If you follow politics at all, this book might actually be of interest to you. Although it was written in 1907, the jokes seem disturbingly relevant as Alice travels to a place where dimwitted politicos govern by whim and they view everyone and everything as their personal property. And that includes the teeth in people's heads and whatever they think of as their "private lives." Check it out. Plus, the $0.99 you'll spend goes to a great cause: Keeping me in house and home!


RPGNow.com


(BTW, I use the term "design" loosely when referring to the covers I make for the NUELOW Games products. All I do is make a logo, select art or photos from my archive [but limiting myself to the things I am certain I have clear rights to], and then put them together with a couple of graphics editing programs. As a graphic designer, I make a great movie and comics reviewer. Speaking of which... I'll have a new review up on this blog soon. It's been too long!)

Wednesday, July 13, 2011

Picture Perfect Wednesday:
Cross-genre Weirdness on the Planet of the Apes

When I was a kid, among the first comics I owned and read were issues of Marvel's black-and-white "Planet of the Apes Magazine." One of the stories I loved the most, and bits of which I remember to this very day, was an epic tale of a time-traveler who sets out to rescue Taylor and the other astronauts stuck in the future... only to find himself stuck there, but in a place far weirder than any one they visited. And, like Camelot, perhaps even somewhat silly... as this title page shows.
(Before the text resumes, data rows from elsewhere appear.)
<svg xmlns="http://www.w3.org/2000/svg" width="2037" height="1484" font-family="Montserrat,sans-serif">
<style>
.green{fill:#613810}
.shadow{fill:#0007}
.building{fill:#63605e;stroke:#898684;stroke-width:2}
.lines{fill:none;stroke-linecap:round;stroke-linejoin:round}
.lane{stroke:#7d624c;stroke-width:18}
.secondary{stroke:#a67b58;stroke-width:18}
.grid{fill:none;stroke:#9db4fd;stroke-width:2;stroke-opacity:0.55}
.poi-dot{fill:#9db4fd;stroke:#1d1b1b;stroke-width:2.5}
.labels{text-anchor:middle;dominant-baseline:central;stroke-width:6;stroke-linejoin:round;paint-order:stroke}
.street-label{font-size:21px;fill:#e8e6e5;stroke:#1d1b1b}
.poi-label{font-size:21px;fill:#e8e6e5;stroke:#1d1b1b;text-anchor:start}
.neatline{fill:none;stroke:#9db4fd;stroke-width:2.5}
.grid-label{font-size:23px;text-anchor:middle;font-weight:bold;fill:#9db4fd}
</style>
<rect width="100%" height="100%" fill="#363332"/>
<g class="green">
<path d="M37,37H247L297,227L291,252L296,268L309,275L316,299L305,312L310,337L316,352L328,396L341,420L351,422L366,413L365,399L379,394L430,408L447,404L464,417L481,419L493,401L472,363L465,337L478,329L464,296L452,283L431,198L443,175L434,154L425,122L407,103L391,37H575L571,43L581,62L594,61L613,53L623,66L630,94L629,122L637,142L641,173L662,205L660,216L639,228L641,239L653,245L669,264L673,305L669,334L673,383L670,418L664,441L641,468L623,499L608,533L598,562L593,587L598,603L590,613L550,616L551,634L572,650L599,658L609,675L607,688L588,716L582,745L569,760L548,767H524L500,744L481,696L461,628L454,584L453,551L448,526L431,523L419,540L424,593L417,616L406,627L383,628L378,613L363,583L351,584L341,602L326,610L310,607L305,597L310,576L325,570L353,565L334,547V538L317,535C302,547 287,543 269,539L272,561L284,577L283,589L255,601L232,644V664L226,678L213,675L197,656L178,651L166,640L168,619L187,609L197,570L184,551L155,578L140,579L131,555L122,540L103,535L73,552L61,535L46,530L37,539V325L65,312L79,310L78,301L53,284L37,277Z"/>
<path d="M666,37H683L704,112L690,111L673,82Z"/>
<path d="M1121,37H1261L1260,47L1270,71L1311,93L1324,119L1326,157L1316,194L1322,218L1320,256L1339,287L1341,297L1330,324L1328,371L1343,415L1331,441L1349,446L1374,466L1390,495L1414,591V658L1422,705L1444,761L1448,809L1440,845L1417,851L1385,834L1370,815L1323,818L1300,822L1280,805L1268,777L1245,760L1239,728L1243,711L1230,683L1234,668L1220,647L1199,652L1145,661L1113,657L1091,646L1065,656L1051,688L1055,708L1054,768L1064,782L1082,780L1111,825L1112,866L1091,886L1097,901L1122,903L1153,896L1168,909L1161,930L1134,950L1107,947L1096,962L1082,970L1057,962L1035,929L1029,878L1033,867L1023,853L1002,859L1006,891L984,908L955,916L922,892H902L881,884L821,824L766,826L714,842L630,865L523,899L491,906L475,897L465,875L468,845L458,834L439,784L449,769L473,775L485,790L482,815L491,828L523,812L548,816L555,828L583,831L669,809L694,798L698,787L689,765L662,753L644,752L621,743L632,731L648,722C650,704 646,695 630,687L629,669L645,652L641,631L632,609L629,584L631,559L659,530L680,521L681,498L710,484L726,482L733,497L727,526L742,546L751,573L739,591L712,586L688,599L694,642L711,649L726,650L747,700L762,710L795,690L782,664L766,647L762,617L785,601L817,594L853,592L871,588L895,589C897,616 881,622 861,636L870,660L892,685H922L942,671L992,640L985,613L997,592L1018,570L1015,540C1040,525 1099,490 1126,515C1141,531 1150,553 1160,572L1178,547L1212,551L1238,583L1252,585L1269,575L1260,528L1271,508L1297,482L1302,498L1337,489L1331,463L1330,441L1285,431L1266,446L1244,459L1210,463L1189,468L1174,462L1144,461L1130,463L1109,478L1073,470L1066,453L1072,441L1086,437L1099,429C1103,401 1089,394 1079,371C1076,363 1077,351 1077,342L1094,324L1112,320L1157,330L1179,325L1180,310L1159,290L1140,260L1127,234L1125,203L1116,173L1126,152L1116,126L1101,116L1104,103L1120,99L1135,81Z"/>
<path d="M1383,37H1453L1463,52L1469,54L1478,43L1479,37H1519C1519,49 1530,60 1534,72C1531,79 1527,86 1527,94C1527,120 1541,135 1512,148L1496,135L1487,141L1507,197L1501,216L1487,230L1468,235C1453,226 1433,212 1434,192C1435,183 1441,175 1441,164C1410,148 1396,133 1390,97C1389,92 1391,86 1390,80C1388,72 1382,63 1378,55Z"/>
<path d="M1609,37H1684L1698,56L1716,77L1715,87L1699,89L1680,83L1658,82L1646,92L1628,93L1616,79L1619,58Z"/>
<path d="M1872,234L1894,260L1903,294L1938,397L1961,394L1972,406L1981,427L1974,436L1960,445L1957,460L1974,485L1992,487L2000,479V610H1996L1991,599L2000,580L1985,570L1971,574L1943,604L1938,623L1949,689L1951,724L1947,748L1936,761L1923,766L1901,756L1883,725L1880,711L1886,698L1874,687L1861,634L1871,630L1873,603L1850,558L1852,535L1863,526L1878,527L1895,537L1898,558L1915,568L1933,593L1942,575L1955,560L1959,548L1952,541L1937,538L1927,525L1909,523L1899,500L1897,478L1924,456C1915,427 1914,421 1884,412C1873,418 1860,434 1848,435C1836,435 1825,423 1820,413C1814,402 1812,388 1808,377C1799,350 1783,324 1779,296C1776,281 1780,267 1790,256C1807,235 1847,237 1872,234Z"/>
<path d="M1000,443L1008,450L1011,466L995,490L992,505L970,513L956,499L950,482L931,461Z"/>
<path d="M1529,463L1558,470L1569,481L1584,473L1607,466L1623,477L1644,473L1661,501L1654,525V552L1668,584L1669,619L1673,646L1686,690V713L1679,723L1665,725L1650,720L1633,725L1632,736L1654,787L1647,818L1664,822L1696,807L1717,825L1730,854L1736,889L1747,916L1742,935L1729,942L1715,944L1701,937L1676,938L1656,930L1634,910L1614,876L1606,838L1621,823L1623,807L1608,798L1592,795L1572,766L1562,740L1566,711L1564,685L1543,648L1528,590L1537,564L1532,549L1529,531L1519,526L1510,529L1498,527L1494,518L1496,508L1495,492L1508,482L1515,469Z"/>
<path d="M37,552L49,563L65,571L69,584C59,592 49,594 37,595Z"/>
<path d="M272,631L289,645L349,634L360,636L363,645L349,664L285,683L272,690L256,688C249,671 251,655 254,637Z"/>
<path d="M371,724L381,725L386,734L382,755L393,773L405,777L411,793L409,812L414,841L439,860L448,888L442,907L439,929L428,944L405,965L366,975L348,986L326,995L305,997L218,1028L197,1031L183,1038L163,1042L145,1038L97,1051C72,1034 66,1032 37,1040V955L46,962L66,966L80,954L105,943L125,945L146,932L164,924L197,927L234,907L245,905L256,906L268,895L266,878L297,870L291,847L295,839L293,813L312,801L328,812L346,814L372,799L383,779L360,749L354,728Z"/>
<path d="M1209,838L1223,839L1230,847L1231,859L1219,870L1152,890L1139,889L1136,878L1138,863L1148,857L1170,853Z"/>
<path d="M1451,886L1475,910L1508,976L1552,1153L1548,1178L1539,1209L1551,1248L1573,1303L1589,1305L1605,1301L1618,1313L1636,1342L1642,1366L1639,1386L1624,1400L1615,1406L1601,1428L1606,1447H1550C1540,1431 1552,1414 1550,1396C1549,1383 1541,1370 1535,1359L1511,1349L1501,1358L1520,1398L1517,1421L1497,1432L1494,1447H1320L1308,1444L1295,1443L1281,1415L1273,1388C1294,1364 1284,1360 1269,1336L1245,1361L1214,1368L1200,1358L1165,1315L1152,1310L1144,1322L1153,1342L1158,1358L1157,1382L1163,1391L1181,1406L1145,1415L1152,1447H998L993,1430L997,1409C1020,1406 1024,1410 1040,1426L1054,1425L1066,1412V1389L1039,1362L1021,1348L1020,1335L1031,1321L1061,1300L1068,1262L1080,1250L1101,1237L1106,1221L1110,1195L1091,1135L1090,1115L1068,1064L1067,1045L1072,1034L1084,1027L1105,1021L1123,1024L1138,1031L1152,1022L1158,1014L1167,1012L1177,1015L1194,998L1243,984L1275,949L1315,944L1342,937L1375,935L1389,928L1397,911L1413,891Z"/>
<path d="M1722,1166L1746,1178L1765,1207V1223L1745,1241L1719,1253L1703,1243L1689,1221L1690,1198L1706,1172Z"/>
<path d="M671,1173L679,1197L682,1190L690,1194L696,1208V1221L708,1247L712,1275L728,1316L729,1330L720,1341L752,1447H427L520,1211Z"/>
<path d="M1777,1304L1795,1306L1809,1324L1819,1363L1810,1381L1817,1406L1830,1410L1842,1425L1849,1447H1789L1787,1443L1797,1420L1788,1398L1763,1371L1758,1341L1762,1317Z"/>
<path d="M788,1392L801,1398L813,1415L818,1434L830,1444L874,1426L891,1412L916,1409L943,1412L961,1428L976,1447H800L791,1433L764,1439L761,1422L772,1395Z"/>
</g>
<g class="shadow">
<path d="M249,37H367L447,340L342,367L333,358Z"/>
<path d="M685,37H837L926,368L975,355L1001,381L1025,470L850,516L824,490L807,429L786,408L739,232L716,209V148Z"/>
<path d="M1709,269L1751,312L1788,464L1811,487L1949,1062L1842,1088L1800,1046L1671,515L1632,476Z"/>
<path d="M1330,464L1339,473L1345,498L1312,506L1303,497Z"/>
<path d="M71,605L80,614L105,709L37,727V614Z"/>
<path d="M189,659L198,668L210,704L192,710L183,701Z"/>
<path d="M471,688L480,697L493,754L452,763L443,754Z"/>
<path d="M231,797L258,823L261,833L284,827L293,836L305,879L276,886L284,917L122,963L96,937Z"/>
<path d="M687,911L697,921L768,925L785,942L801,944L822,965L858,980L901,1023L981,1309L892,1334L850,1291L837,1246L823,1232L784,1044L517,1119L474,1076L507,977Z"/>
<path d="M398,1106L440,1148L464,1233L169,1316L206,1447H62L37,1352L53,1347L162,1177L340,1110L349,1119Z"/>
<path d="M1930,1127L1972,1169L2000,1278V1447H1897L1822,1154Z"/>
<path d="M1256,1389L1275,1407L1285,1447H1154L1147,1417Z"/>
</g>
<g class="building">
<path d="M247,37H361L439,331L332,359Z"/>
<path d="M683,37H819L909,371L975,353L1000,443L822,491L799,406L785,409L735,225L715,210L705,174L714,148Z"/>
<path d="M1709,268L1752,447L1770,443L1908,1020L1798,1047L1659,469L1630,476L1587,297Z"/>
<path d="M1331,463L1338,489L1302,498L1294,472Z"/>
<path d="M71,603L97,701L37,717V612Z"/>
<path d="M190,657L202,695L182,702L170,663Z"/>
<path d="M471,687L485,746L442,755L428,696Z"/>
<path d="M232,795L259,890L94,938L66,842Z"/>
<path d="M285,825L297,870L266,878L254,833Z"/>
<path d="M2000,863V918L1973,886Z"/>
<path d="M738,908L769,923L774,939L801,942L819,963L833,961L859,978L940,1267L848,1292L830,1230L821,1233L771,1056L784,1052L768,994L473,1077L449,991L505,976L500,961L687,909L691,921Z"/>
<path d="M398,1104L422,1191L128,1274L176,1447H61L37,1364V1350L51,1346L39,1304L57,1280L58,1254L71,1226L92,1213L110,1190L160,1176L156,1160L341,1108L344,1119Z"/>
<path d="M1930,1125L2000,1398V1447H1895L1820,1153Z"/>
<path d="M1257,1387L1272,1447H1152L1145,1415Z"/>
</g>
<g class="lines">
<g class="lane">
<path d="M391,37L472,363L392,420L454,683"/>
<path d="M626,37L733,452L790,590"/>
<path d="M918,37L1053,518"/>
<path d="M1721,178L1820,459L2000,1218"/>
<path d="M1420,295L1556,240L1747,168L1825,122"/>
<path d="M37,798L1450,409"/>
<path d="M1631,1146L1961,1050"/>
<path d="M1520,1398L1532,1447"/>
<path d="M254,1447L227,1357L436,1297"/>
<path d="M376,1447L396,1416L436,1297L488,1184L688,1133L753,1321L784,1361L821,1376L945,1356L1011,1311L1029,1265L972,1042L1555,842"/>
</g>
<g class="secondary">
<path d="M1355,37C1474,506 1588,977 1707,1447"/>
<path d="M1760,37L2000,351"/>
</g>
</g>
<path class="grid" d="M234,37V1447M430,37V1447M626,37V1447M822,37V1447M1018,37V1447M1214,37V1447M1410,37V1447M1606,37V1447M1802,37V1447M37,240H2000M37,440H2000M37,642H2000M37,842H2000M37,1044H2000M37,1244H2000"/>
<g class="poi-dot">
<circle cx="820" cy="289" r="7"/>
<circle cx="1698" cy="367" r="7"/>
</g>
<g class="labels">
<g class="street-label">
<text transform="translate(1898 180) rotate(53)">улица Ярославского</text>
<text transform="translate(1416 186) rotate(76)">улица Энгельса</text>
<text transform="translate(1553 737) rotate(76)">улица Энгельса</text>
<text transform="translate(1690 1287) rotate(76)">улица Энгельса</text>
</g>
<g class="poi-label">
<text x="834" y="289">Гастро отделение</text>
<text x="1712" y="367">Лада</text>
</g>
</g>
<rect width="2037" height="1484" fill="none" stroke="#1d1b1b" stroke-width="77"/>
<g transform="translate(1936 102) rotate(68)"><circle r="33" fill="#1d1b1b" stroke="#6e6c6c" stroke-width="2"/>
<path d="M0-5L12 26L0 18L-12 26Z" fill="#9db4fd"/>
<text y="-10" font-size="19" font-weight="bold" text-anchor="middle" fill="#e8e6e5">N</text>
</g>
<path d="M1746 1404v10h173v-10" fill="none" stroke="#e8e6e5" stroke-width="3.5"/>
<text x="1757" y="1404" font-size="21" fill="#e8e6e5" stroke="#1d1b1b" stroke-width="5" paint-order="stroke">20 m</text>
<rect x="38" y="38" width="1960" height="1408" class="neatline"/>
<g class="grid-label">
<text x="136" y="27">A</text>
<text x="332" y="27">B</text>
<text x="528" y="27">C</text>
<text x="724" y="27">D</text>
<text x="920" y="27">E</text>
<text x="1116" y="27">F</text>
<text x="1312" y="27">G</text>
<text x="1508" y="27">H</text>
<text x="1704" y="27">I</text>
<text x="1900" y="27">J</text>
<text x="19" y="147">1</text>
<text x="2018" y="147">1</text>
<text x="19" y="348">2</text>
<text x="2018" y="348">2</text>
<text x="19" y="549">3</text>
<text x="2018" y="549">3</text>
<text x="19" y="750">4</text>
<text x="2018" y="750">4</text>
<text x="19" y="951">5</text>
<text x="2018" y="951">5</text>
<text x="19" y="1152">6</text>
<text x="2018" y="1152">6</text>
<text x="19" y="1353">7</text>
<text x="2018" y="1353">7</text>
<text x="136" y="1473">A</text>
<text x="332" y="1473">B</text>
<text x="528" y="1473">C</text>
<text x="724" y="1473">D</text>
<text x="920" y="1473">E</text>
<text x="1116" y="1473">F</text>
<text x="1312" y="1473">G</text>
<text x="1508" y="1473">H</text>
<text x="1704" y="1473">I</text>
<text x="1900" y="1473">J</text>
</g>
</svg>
Click on the image to see a larger version of that glorious Rico Rival splash page.

Joe Bloke at his wonderful Grantbridge Street & Other Misadventures recently posted clear, legible scans of the entire tale and gave me the opportunity to read "Kingdom on an Island of the Apes" again for the first time since 1976 or so. And the jaded grognard that I am now loved it every bit as the tiny tyke I was then.

Click here to read this story by Doug Moench and Rico Rival that mixes sci-fi, fantasy, and comic book weirdness. It is one of the greatest tales to ever emerge from the House of Ideas. (Oh... and don't be frightened by the "adult content" warning. There are no naked boobies in this story.)

Saturday, July 9, 2011

Picture Perfect Special: A Matter of Quality


These pictures of actress Patty Shepard show that you can get an interesting effect if you make a high-quality scan of low-quality images. In this case, pictures from printed page in a magazine. Click on the pictures to see the full-sized versions.

The pictures were originally spotted on this Spanish horror blog. For more on Patty Shepard and her movies, visit the Terror Titans blog.

(And my thanks to Ms. Shepard for summing up the unifying theme of this blog.)

Friday, July 1, 2011

Oh swish! Candies for Cuties!

Fashions of the 2000s, as envisioned by designers in the 1930s.



Wait until you see the male fashion; I believe that designer must have truly had the gift of prophecy. And that his or her Third Eye was gazing upon Seattle.